Thursday, January 29, 2015

small towns, backwoods, the world moves on and railroads get pulled up. Sometimes things get left behind. This Pullman did


Some one brought it up to the area to make a roadside diner, but the project never made it past the County permits, and just sits there falling apart now.


In the upper right, that is a rail road that dead ends

in the lower left, W Railroad Dr in the same line.

In the middle, the Wheels of History Museum which has another pre-1905 Pullman and a caboose




Trains rolled through Brimley from 1887 until 1961. A railroad trestle across Waishka Bay connected Brimley with the now nonexistent milltown of Bay Mills with daily passenger train service between Sault Ste. Marie and Bay Mills. Trains brought logs to Mills in Bay Mills and carried away lumber.

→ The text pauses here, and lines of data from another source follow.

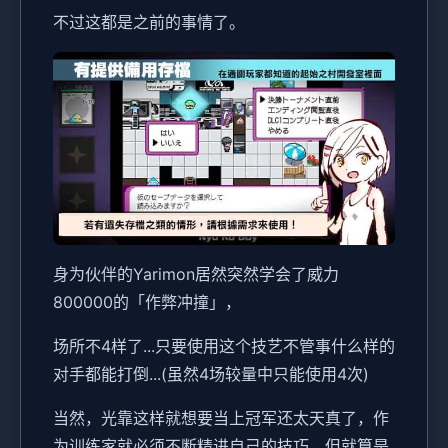
不过这都是之前的事情了。
身为伙伴的Yarimon居然突然学会了威力
800000的「作弊冲撞」，
场所不4样了...只要使用这个技艺不管事什么样的
对手都能打倒...(虽然4场较量中只能使用4次)
当然，光靠这样就想要当上冠军还太天真了，作
为训练家就必须不断精进自己的技巧，但就算是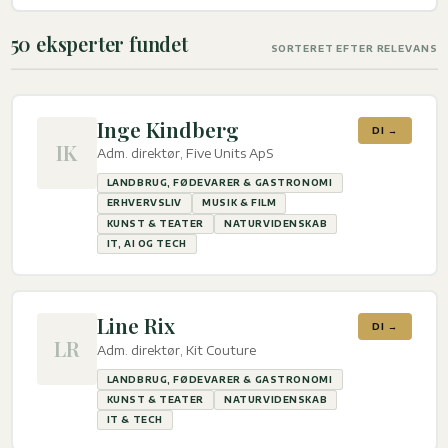
50 eksperter fundet
SORTERET EFTER RELEVANS
Inge Kindberg
DI →
IK
Adm. direktør, Five Units ApS
LANDBRUG, FØDEVARER & GASTRONOMI
ERHVERVSLIV
MUSIK & FILM
KUNST & TEATER
NATURVIDENSKAB
IT, AI OG TECH
Line Rix
DI →
LR
Adm. direktør, Kit Couture
LANDBRUG, FØDEVARER & GASTRONOMI
KUNST & TEATER
NATURVIDENSKAB
IT & TECH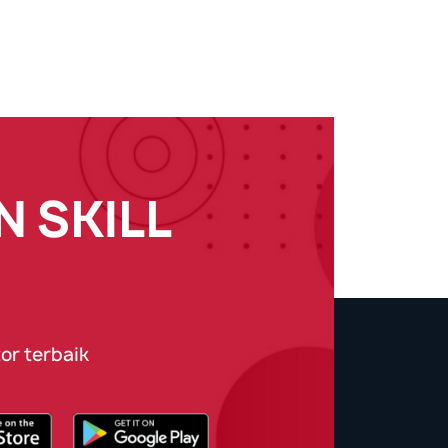
 SKILL
or terbaik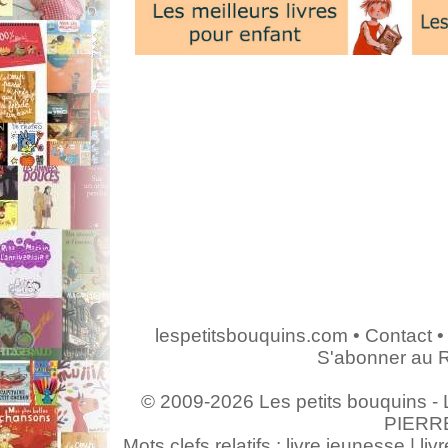
lespetitsbouquins.com
•
Contact
•
S'abonner au 
© 2009-2026 Les petits bouquins - L
PIERR
Mots clefs relatifs : livre jeunesse | livr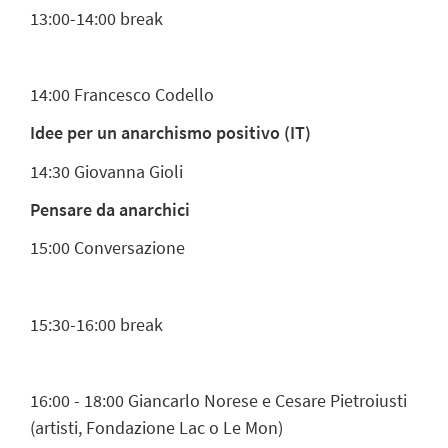
13:00-14:00 break
14:00
Francesco Codello
Idee per un anarchismo positivo (IT)
14:30
Giovanna Gioli
Pensare da anarchici
15:00
Conversazione
15:30-16:00 break
16:00 - 18:00 Giancarlo Norese e Cesare Pietroiusti
(artisti, Fondazione Lac o Le Mon)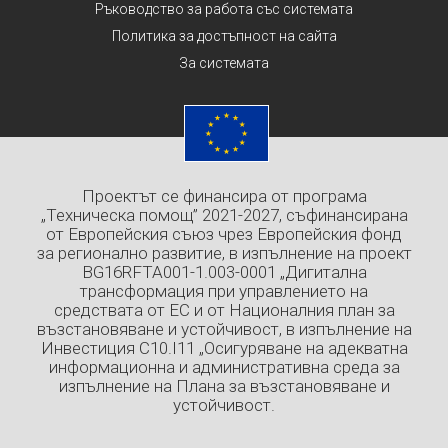
Ръководство за работа със системата
Политика за достъпност на сайта
За системата
Проектът се финансира от програма
„Техническа помощ” 2021-2027, съфинансирана
от Европейския съюз чрез Европейския фонд
за регионално развитие, в изпълнение на проект
BG16RFTA001-1.003-0001 „Дигитална
трансформация при управлението на
средствата от ЕС и от Националния план за
възстановяване и устойчивост, в изпълнение на
Инвестиция C10.I11 „Осигуряване на адекватна
информационна и административна среда за
изпълнение на Плана за възстановяване и
устойчивост.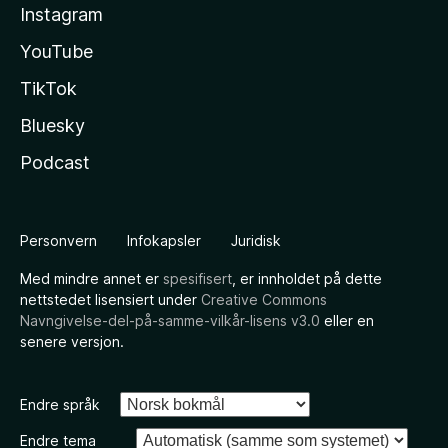
Instagram
YouTube
TikTok
Bluesky
Podcast
Personvern
Infokapsler
Juridisk
Med mindre annet er
spesifisert
, er innholdet på dette
nettstedet lisensiert under
Creative Commons
Navngivelse-del-på-samme-vilkår-lisens v3.0
eller en
senere versjon.
Endre språk
Endre tema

Bay Mills was a trading post in an area inhabited by Indians. A post office was established in 1879. The first permanent settlement began in 1882 when a sawmill was built. By 1893, three Churches, two saw-mills, a sash and blind factory, planing mill, box factory, Niagara Paper Co., and pulp mill were doing a flourishing business. Mail was twice daily ! A druggist, machinist, photographer, stage line and ferry operator, butcher, carpenter, millwright, lumber inspector, barber, innkeeper, blacksmith, and saw filer were among the 1,900 residents.

At it's peak, the Hall and Munson Co. carried about 30 million feet of lumber on its docks.

In 1904, the factory burned down; a few years later the sawmill ran out of timber and quit business. As a result, by 1909 the population had diminished to less than 75 people and the post office closed.